Rounding out the Commonwealth circle of trust tonight is Max. She took a chance reaching out to Eugene once before, and is well aware of how close she came to being in some serious trouble if she’d been caught. I get the impression that while Max has maybe thought the Commonwealth wasn’t perfect, she clearly believed in it more than she didn’t, at least prior to this latest information. She wouldn’t have told Eugene to come otherwise, right? She couldn’t tell him everything, sure, but if she’d had any idea about all of this, I think those conversations would’ve been very different. She’s no fighter, she’s not an insurgent or a rebel, so it’s natural she has fears. But like she says, there’s no going back to normal now. She told Mercer he could be more, and she could be, too. I’m glad these two siblings are both coming on board, and also to see her and Eugene’s romance take a step forward, too!
Elsewhere in this world, however, there’s the circle with no trust, and that line goes right through Lance Hornsby. Honestly, for all that he’s in a position that relies on the work and goodwill of others keeping him there, Lance Hornsby is not a man who trusts people.
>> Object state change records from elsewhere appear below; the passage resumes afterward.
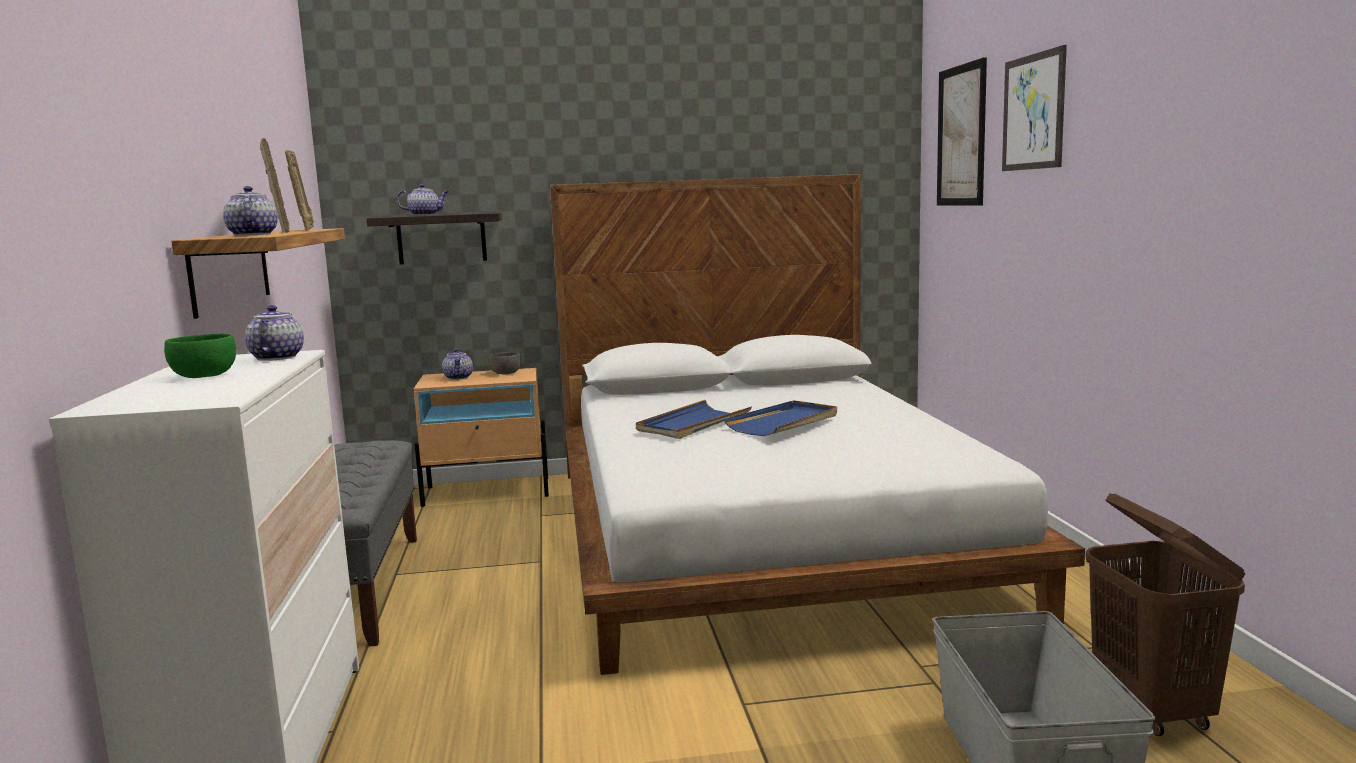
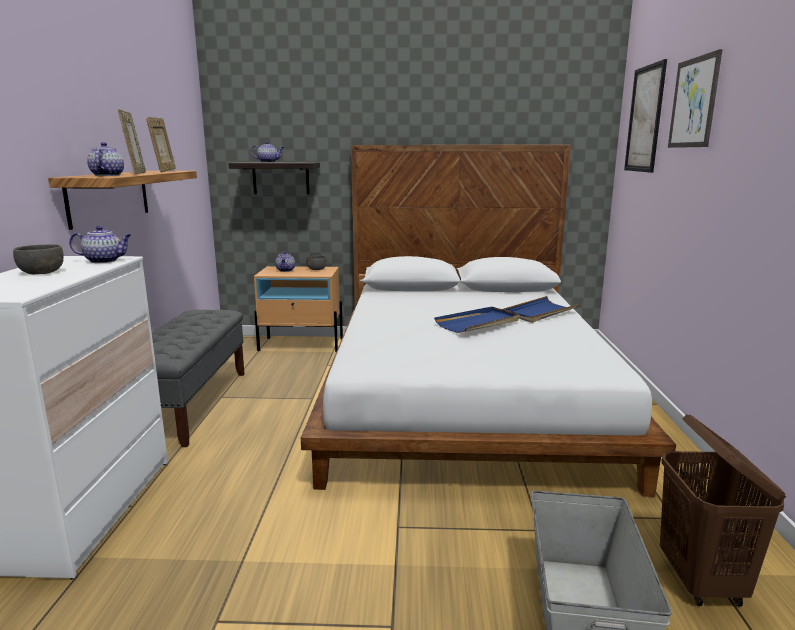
camera: 10 degrees right, 5 degrees up
(203, 376) = (41, 272): green bowl -> grey bowl
(277, 357) = (105, 261): teapot -> teapot turned 75 degrees clockwise
(693, 424) = (416, 318): blue tray -> blue tray (539, 312)

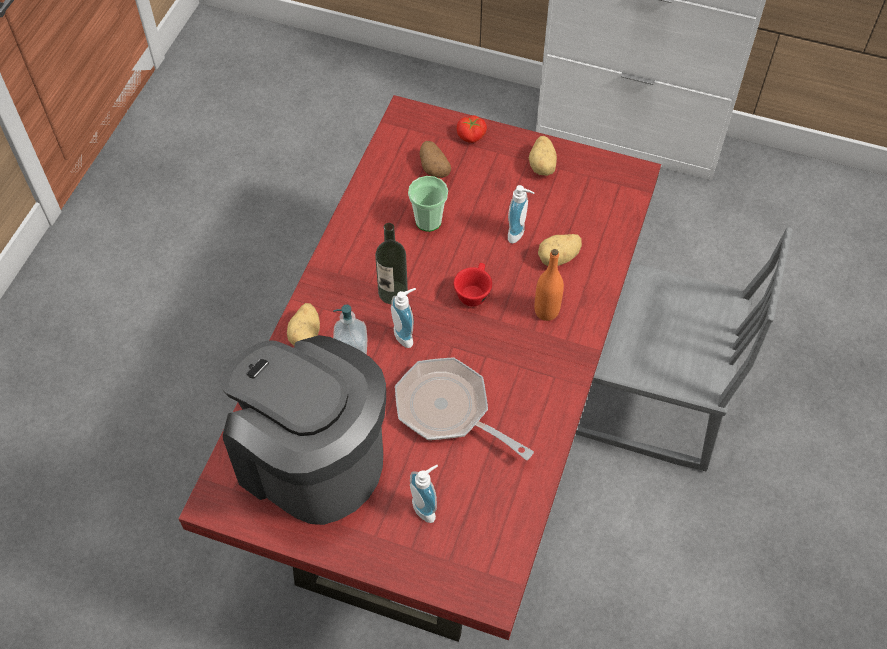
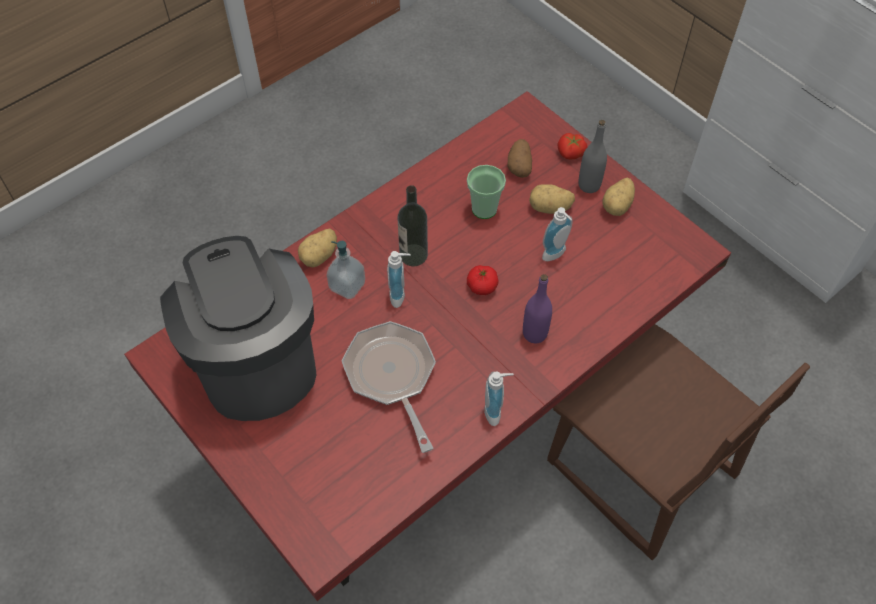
camera: 30 degrees right, 0 degrees up
(427, 507) = (318, 448): soap dispenser -> soap dispenser (496, 411)
(473, 292) = (482, 286): red cup -> tomato
(506, 158) = (589, 185): none -> grey bottle
(546, 311) = (534, 333): orange bottle -> purple bottle
(558, 258) = (577, 293): potato -> potato (550, 208)
(649, 400) = (640, 470): grey chair -> brown chair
Which is probably why he’s kept this position as long he has, really. He makes a good show of it–the man has a silver tongue, seemingly endless resources (especially in an apocalypse), and a sharp sense of what people need and want. He’s no idiot, and while he certainly understands people, but he doesn’t trust them. He manipulates them, predicts them, even controls them, but that’s as far as it goes. But there are some people who just don’t want what you’re selling or who can tell it’s a load of crap, and that’s why Maggie is such a problem for him. She saw through his bullshit from the start, and she’s never going to trust him. So, naturally, he can’t trust her either, it’s a vicious cycle, etc. Especially as it’s clear her friends will never betray her, either. Even Daryl, now a trained Commonwealth trooper, doesn’t hesitate to back Maggie and not Hornsby in that tense, guns-drawn moment. Daryl works to make sure everyone gets out of there unhurt on both sides, sure, but his real allegiance is clear, as are Aaron and Gabriel’s.
Killing them all would certainly be easier for Hornsby, but that’s not his style. I do wonder what would make him get fed up and go in on that, but there’s still oversight from the Miltons he has to worry about, plus he’d rather make sure things go down on his terms, I think. And that’s why he’s offering Leah a job. There’s no doubt in my mind, even before having seen the trailers for next week, that he’s going to hire her to kill Maggie. A job that Leah, of course, will no doubt be happy to take after what happened in Meridian. Maggie’s rage in that moment is going to come back to bite her in the ass much as it did for Negan. Here’s hoping she’s the victor here, unlike what happened for Negan, however. Or is it Hornsby who’s going to find out he’s taken on too much of a wild card with Leah? I imagine she’s very revenge motivated–maybe she had a plan for Hilltop with her stolen guns already–and she did belong to a group of fanatics.